The McCormick Tribune Bridgehouse & Chicago River Museum opened June 10, 2006, but the story of its creation begins much earlier.

For years Friends of the Chicago River pursued the idea of using one of the many unique bridgehouses that dot the river for an event. Then, in 2002, the City of Chicago offered Friends the opportunity to lease one of the bridgehouses on the Michigan Avenue Bridge. Intrigued, surprised and thrilled by the possibilities, Friends agreed to lease the bridgehouse for a dollar a year for the next 30 years.

The Bridgehouse Museum is a way to highlight the sometimes forgotten Chicago River and its connection to the development of a world class city…

Friends of the Chicago River, a small grassroots nonprofit organization dedicated to improving the Chicago River for plants, animals and people, saw great potential in the bridgehouse. We saw it as an opportunity to tell the multifaceted, rich story of the Chicago River, from its role during pre-European times to its uses today as a recreational resource, a transportation gateway and a home for wildlife. We also saw it as a way to highlight the sometimes forgotten Chicago River and its intrinsic connection to the development of Chicago as a world class city.
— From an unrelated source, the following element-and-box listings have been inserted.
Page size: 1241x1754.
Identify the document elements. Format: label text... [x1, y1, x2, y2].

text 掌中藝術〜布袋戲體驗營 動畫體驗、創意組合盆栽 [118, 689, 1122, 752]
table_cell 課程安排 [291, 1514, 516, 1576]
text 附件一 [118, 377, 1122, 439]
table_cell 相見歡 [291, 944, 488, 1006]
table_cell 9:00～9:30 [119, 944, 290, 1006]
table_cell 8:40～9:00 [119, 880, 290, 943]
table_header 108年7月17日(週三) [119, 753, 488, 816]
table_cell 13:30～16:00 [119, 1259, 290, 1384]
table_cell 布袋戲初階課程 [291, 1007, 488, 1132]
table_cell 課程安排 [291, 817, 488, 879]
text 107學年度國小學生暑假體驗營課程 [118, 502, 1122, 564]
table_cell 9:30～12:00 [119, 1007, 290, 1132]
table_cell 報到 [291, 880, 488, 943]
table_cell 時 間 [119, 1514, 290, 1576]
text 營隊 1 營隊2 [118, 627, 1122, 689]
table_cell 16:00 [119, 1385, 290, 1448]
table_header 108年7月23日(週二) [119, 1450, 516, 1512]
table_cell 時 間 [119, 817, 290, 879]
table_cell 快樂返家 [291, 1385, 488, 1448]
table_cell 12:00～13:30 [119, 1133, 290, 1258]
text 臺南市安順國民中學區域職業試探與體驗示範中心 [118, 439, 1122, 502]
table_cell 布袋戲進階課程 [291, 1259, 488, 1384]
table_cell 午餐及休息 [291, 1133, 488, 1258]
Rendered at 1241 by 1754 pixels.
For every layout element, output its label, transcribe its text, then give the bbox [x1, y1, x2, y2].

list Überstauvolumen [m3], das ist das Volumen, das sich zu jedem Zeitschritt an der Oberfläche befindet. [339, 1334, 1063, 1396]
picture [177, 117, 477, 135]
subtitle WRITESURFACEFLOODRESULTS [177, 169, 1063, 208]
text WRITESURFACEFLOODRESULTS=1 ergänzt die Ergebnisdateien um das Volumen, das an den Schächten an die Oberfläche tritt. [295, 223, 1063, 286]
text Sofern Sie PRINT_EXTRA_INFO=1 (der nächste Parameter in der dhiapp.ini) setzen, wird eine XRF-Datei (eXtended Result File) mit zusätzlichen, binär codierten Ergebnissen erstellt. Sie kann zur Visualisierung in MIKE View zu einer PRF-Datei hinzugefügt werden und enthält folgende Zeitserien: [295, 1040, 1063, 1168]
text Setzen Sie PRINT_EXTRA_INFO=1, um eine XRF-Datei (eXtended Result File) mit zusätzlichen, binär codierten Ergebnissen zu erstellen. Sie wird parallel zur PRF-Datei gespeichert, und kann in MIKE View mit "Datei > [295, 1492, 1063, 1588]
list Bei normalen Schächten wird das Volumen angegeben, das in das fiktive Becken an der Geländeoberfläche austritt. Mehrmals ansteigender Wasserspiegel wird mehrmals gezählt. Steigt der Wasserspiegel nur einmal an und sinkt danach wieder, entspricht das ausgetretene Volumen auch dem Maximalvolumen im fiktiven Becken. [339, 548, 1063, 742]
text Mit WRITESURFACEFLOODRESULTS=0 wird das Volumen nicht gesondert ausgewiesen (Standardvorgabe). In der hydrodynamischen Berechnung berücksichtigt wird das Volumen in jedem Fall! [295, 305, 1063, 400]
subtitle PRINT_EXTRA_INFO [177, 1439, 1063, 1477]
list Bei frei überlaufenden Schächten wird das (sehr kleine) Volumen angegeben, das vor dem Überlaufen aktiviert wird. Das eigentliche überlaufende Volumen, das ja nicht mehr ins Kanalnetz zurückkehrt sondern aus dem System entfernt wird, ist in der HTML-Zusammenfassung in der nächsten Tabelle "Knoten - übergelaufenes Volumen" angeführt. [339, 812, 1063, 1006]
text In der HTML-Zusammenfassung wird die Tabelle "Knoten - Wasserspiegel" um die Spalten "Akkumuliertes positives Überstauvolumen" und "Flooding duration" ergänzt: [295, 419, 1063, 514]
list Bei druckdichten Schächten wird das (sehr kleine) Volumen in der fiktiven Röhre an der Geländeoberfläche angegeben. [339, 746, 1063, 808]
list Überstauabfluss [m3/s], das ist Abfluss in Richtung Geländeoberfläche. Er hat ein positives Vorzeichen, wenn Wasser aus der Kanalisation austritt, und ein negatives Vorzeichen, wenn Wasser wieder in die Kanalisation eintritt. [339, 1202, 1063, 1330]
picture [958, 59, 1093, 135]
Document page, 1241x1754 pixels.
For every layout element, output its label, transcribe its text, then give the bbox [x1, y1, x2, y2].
With a naming gift from the McCormick Foundation and gifts from a host of corporations, foundations, families and individuals, the bridgehouse, which had fallen into disrepair since the 1960s when it lasted housed bridge tenders, was transformed into the McCormick Tribune Bridgehouse & Chicago River Museum. Today, it is alive with stories of the past, details of the bridge and vivid stories about the many people inspired by the potential of the Chicago River.